By mixing and matching which exons are included, cells can produce different protein variants from a single gene, a process called alternative splicing. This is one reason humans can make far more proteins than they have genes.
Transcription vs. Translation
Transcription and translation are sequential steps, but they differ in nearly every detail:
- Template: Transcription reads DNA to make RNA. Translation reads mRNA to make protein.
- Location (in eukaryotes): Transcription occurs in the nucleus. Translation occurs in the cytoplasm on ribosomes.
- Key enzyme: Transcription uses RNA polymerase. Translation uses the ribosome, assisted by transfer RNAs that carry amino acids.
- Product: Transcription produces a single-stranded mRNA. Translation produces a chain of amino acids that folds into a functional protein.
- Building blocks: Transcription assembles RNA nucleotides (A, U, C, G). Translation assembles amino acids (20 different types).
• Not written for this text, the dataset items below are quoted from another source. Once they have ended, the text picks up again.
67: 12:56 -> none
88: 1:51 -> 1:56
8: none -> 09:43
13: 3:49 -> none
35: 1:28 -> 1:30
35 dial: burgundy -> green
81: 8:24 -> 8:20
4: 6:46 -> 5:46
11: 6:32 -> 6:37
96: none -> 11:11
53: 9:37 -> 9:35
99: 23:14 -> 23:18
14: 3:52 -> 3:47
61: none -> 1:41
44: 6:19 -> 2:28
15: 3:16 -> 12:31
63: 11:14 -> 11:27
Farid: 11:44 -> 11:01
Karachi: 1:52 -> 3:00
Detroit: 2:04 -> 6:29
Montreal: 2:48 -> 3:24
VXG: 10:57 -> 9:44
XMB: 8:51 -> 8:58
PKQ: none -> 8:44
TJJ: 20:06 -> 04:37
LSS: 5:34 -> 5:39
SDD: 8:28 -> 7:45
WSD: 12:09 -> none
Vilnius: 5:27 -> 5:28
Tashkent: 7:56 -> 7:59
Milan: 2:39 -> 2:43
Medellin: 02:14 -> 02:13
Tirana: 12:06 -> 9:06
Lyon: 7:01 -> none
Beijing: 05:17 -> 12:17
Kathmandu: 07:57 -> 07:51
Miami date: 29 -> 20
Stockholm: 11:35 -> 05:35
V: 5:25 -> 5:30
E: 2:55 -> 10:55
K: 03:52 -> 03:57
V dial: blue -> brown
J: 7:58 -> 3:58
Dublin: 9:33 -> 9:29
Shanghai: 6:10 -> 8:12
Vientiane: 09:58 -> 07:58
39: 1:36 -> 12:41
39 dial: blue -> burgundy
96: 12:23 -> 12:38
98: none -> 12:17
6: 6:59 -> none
When Transcription Goes Wrong
Because transcription is so fundamental, anything that disrupts it can be devastating. One of the most striking examples comes from the death cap mushroom, which produces a toxin called alpha-amanitin. This compound binds directly to RNA polymerase II and blocks it from moving along the DNA after adding a nucleotide. The enzyme can still grab individual RNA building blocks and attach them, but it can’t slide forward to make room for the next one. The result is a near-total shutdown of mRNA production. Since the liver processes the toxin first, liver failure is the primary cause of death in mushroom poisoning cases.
Some antibiotics exploit the same vulnerability in bacteria, targeting bacterial RNA polymerase to stop the pathogen from making the proteins it needs to survive, without affecting human RNA polymerase.